I can't tell you how much I hate cell phones. My wife is addicted to her cell phone and I use this trick at times. I'm a network engineer so I setup my server to kick her cell phone off the network, but the issue is she just hops on 4g now. So that trick doesn't work anymore. 

I told her about her cell phone addiction and she argued that she didn't. I tracked all the time she spent in 5 days, after work, on her cell phone. Avg of 4.5 hours a night, every ****ing night. I looked into it and she's on facebook almost the entire time. Looking at funny cat pictures and all the food her friends ate the day before. 
@larry.gray - you couldn't take the phone away from my wife's hands. No matter what method you try, nice or assertive, it back fires. Once she got home and left her phone on the counter, I turned it off and hid it. She just grabbed a tablet and was right back on it.


----------



## Redheadguy (Jul 30, 2014)

all familiar.


----------



## C3156 (Jun 13, 2012)

My wife is constantly reading the news on her phone. I will comment on it and she immediately gets defensive and start to point the finger at me and will accuse me of having the problem. "I don't see it as an issue, this is your problem that you need to fix." wtf?

So yes, the cell phone causes a lot of issues.


----------



## Marriagestinks (Nov 23, 2015)

EllisRedding said:


> This guy on reddit posted that in order to get his wife's attention he needed to shut down wifi. Obviously there are a whole lot of issues here, but wondering if this is becoming more of an issue where people bury their heads in their phones instead of interacting with others. I know back when I was doing a lot of blogging/reviews, my wife would get annoyed because I would be at work all day, and then at night I would be in front of my PC. Funny enough, I changed and got away from that habit, and slowly my wife became the one who would constantly be on her phone, to the point where I have taken her phone and thrown it on the floor.
> 
> Anyone here find that "phone addiction" has impacted your sex life?
> 
> ...



I wish the internet was never invented sometimes. My wife spends every wakinh minute online shopping and comparing the prices and coupon codes on every godammm website there is before she actually buys something. When shes not online shopping shes texting or playing words with friends or some other stupid game all night long. Its absolutely impossible to get physical with her in any way. Sex aside it still sucks cuz i feel like i watch tv alone every night. Cell phones are destroying relationships. No moment cAn ever be enjoyed either. If we r out somewhere and see something funny we cant just laugh together and enjoy the moment, one of us must take a pic and post it on fb, then check the likes we get all night long.

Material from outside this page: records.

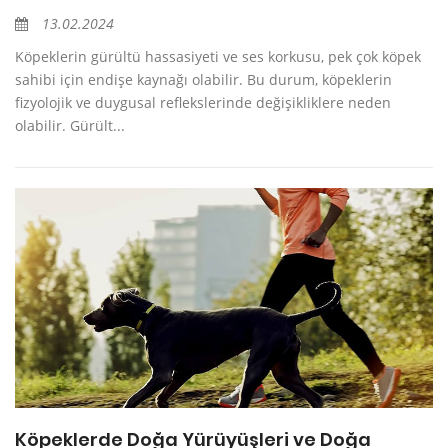
13.02.2024
Köpeklerin gürültü hassasiyeti ve ses korkusu, pek çok köpek
sahibi için endişe kaynağı olabilir. Bu durum, köpeklerin
fizyolojik ve duygusal reflekslerinde değişikliklere neden
olabilir. Gürült...
Köpeklerde Doğa Yürüyüşleri ve Doğa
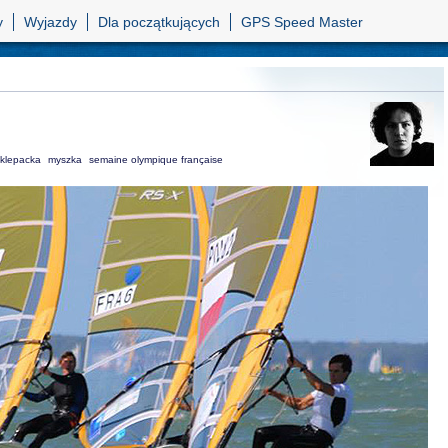
y
Wyjazdy
Dla początkujących
GPS Speed Master
klepacka
myszka
semaine olympique française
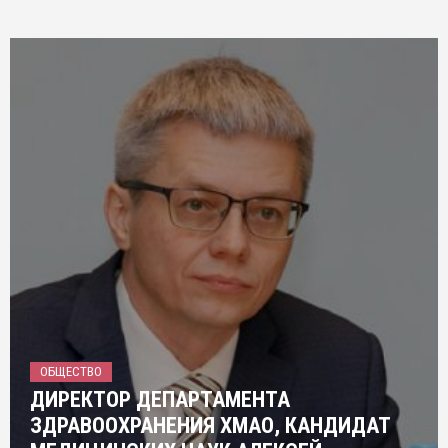
ОБЩЕСТВО
ДИРЕКТОР ДЕПАРТАМЕНТА
ЗДРАВООХРАНЕНИЯ ХМАО, КАНДИДАТ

Wish time stoodstill in the 80s or early 90s before everyone had cell phones and internet.


----------



## Marriagestinks (Nov 23, 2015)

Justbrian said:


> My wife is constantly on her phone. Mostly Facebook and stupid puzzle games like candy crush. She will be on there for hours at a time. Hasn't really impacted sex life but it has drastically impacted the way things get done around the house. Kids not getting her full attention and the house is a mess. I end up doing majority of house wofk because I can't stand a messed up house. I've tried talking to her about her phone usage and she gets very defensive. Not sure what to do.

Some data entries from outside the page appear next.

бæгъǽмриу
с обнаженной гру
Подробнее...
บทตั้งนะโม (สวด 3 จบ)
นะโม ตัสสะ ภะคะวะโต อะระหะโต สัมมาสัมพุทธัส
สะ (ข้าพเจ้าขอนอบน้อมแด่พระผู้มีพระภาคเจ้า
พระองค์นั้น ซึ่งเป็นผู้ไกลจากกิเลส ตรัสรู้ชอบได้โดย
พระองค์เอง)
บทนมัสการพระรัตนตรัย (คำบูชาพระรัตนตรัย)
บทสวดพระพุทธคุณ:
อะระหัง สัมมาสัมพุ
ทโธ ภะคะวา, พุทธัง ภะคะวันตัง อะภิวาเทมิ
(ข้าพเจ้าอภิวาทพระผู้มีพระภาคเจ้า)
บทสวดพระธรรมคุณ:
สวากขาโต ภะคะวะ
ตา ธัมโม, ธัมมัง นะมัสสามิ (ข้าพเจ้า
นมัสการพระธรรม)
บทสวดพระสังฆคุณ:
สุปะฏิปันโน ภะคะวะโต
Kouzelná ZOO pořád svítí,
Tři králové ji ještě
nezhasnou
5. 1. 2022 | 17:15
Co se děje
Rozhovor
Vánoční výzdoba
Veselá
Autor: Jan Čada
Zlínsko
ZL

Your wife sounds exactly like mine. Ill come home from work on days she has off and literally not one thing will b done. She'll tell me how she had no time to do anything all day. Im 100% certain if she put the phone down for a few minutes she could take out that smelly overstuffed garbage bag in kitchen or maybe wash the stuff u dirtied for lunch. I met her in the pre smartphone days and it was so different. All u could do on phone was text n call. Internet was so slow n expensive nobody really used it.


----------



## Marriagestinks (Nov 23, 2015)

aw9d said:


> I can't tell you how much I hate cell phones. My wife is addicted to her cell phone and I use this trick at times. I'm a network engineer so I setup my server to kick her cell phone off the network, but the issue is she just hops on 4g now. So that trick doesn't work anymore.
> 
> I told her about her cell phone addiction and she argued that she didn't. I tracked all the time she spent in 5 days, after work, on her cell phone. Avg of 4.5 hours a night, every ****ing night. I looked into it and she's on facebook almost the entire time. Looking at funny cat pictures and all the food her friends ate the day before.
> 
> @larry.gray - you couldn't take the phone away from my wife's hands. No matter what method you try, nice or assertive, it back fires. Once she got home and left her phone on the counter, I turned it off and hid it. She just grabbed a tablet and was right back on it.

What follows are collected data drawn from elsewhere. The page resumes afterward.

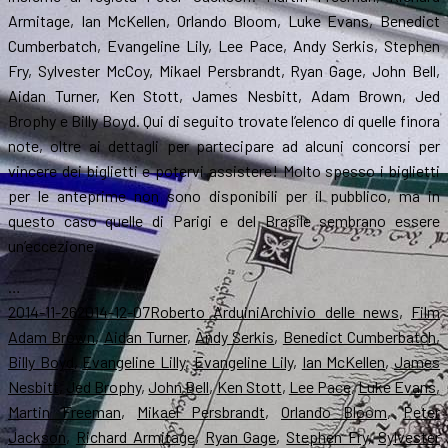
Armitage, Ian McKellen, Orlando Bloom, Luke Evans, Benedict
Cumberbatch, Evangeline Lily, Lee Pace, Andy Serkis, Stephen
Fry, Sylvester McCoy, Mikael Persbrandt, Ryan Gage, John Bell,
Aidan Turner, Ken Stott, James Nesbitt, Adam Brown, Jed
Brophy e Billy Boyd. Qui di seguito trovate l’elenco di quelle finora
note, oltre ai dettagli per partecipare ad alcuni concorsi per
vincere dei biglietti e potervi assistere! Molto spesso i biglietti
per le anteprime non sono disponibili per il pubblico, ma in
questo caso quelle di Parigi e del Brasile sembrano essere
un’eccezione.
…
Scritto
Autore
Categorie
T
2014-11-26
2014-12-07
Roberto Arduini
Archivio delle news
,
Film
il
Adam Brown
,
Aidan Turner
,
Andy Serkis
,
Benedict Cumberbatch
,
Billy Boyd
,
Evangeline Lilly
,
Evangeline Lily
,
Ian McKellen
,
James
Nesbitt
,
Jed Brophy
,
John Bell
,
Ken Stott
,
Lee Pace
,
Luke Evans
,
Martin Freeman
,
Mikael Persbrandt
,
Orlando Bloom
,
Peter
Jackson
,
Richard Armitage
,
Ryan Gage
,
Stephen Fry
,
Sylvester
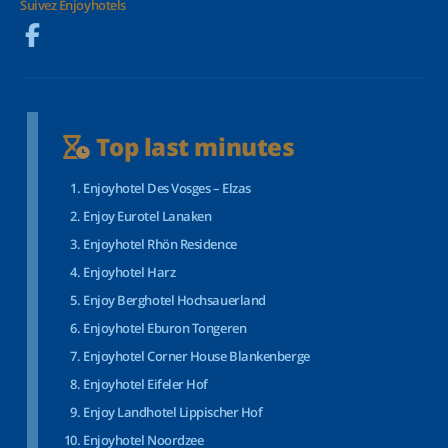
Suivez Enjoyhotels
Top last minutes
Enjoyhotel Des Vosges – Elzas
Enjoy Eurotel Lanaken
Enjoyhotel Rhön Residence
Enjoyhotel Harz
Enjoy Berghotel Hochsauerland
Enjoyhotel Eburon Tongeren
Enjoyhotel Corner House Blankenberge
Enjoyhotel Eifeler Hof
Enjoy Landhotel Lippischer Hof
Enjoyhotel Noordzee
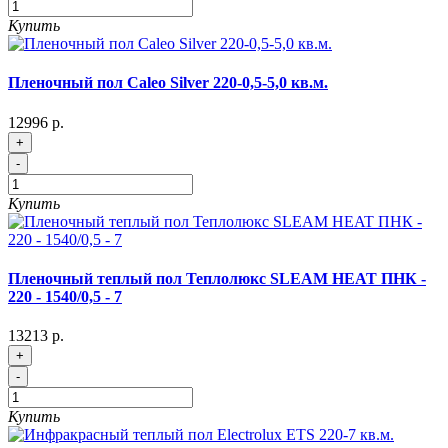
Купить
Пленочный пол Caleo Silver 220-0,5-5,0 кв.м.
12996 р.
+
-
Купить
Пленочный теплый пол Теплолюкс SLEAM HEAT ПНК -
220 - 1540/0,5 - 7
13213 р.
+
-
Купить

Wow its amazing how similar all our wives are on this issue. U r correct in that theres really no way to stop them. They deny it or they get angry and defensive. I said something once to her and she went nuts and actually said "god i cant even live in my own house"

Im like i give u all the space u could possibly need im like the least needy husband on earth. You can do watever u want. But at the same time i didnt get married to a brick wall. I assumed id have someone to watch tv with n laugh with, have sex with all that jazz. Not just sit next to a zombie scrolling n texting all night that never looks up


----------